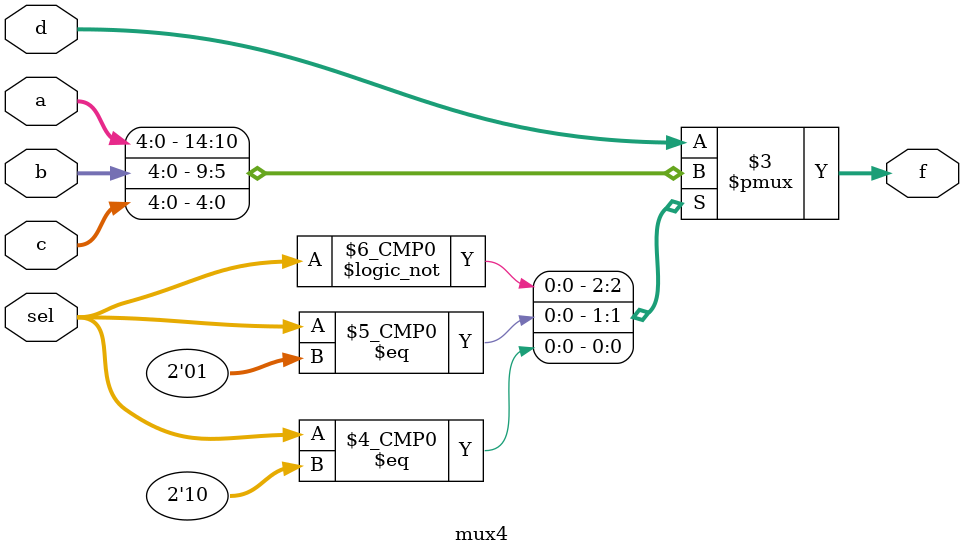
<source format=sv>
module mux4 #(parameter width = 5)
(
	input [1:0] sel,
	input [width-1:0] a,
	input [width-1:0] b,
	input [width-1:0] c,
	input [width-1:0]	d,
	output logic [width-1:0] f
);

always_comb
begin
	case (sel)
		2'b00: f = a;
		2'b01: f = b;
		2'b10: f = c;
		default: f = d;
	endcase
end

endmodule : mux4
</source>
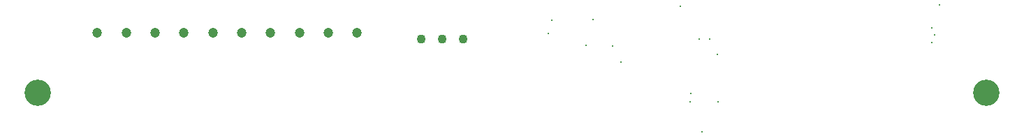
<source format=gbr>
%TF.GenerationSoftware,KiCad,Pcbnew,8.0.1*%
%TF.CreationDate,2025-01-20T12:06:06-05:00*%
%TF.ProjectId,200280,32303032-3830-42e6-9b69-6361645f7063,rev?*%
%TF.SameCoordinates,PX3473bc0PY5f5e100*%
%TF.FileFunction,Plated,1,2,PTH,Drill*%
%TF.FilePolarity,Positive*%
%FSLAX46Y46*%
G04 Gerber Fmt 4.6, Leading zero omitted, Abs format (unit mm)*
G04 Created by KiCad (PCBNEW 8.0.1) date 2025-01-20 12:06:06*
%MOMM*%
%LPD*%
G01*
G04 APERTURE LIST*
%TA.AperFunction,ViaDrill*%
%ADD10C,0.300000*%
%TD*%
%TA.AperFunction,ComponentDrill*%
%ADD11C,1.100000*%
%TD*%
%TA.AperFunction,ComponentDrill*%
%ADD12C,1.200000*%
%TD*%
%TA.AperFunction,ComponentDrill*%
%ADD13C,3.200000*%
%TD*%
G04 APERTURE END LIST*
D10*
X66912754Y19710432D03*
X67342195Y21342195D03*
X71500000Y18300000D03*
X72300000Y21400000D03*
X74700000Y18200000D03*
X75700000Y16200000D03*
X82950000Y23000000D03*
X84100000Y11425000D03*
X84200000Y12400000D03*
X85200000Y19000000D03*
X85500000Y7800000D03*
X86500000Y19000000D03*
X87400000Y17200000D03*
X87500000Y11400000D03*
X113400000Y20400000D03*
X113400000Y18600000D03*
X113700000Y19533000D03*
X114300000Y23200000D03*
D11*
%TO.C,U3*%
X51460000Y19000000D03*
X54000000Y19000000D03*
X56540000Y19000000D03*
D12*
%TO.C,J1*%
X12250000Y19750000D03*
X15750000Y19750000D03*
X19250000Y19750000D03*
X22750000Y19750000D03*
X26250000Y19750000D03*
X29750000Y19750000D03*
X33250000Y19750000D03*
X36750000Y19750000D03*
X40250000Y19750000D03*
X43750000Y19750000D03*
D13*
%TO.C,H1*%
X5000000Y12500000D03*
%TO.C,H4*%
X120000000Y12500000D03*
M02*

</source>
....
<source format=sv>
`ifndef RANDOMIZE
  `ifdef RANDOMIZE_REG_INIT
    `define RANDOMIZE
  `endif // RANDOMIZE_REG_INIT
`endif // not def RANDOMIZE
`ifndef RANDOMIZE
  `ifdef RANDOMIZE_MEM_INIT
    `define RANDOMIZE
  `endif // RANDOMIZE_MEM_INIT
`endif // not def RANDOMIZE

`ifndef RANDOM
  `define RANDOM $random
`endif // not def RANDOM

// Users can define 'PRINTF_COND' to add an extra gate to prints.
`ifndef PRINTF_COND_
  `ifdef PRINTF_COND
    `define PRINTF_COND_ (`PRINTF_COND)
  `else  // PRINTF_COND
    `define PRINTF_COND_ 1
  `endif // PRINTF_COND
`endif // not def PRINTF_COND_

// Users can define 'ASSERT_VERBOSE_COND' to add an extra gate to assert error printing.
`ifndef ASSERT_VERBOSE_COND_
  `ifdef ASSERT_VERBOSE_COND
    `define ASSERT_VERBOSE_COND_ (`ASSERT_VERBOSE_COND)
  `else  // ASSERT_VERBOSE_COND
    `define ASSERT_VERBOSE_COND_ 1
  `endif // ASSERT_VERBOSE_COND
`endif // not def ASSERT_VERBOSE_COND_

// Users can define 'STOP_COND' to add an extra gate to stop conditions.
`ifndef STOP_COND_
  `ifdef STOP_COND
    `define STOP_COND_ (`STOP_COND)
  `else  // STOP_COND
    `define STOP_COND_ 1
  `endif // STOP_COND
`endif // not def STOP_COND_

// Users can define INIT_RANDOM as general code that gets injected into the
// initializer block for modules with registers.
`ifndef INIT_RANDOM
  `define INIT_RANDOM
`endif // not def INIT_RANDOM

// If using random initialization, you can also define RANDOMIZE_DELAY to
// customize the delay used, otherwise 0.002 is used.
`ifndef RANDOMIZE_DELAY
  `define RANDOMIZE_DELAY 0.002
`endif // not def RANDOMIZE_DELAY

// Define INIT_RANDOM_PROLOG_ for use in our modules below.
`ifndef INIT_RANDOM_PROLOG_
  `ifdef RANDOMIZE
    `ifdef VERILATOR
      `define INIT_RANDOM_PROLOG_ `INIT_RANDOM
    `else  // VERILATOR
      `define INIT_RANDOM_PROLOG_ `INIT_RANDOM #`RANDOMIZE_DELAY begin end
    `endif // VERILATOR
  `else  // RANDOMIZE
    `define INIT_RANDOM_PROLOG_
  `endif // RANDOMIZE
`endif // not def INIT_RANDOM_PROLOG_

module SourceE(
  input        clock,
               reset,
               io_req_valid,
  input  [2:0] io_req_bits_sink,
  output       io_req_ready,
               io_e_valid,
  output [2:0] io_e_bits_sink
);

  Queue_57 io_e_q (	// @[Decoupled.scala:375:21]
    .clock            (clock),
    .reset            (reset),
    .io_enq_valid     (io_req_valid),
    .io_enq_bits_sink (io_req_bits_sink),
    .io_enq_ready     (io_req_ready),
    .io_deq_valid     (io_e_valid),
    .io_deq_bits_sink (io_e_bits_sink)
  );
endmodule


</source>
....
- [YOUR ASSIGNMENT]
Look through the material above for the word "Users" and copy every line that has it.

- [OUTPUT FOR THIS TASK]
// Users can define 'PRINTF_COND' to add an extra gate to prints.
// Users can define 'ASSERT_VERBOSE_COND' to add an extra gate to assert error printing.
// Users can define 'STOP_COND' to add an extra gate to stop conditions.
// Users can define INIT_RANDOM as general code that gets injected into the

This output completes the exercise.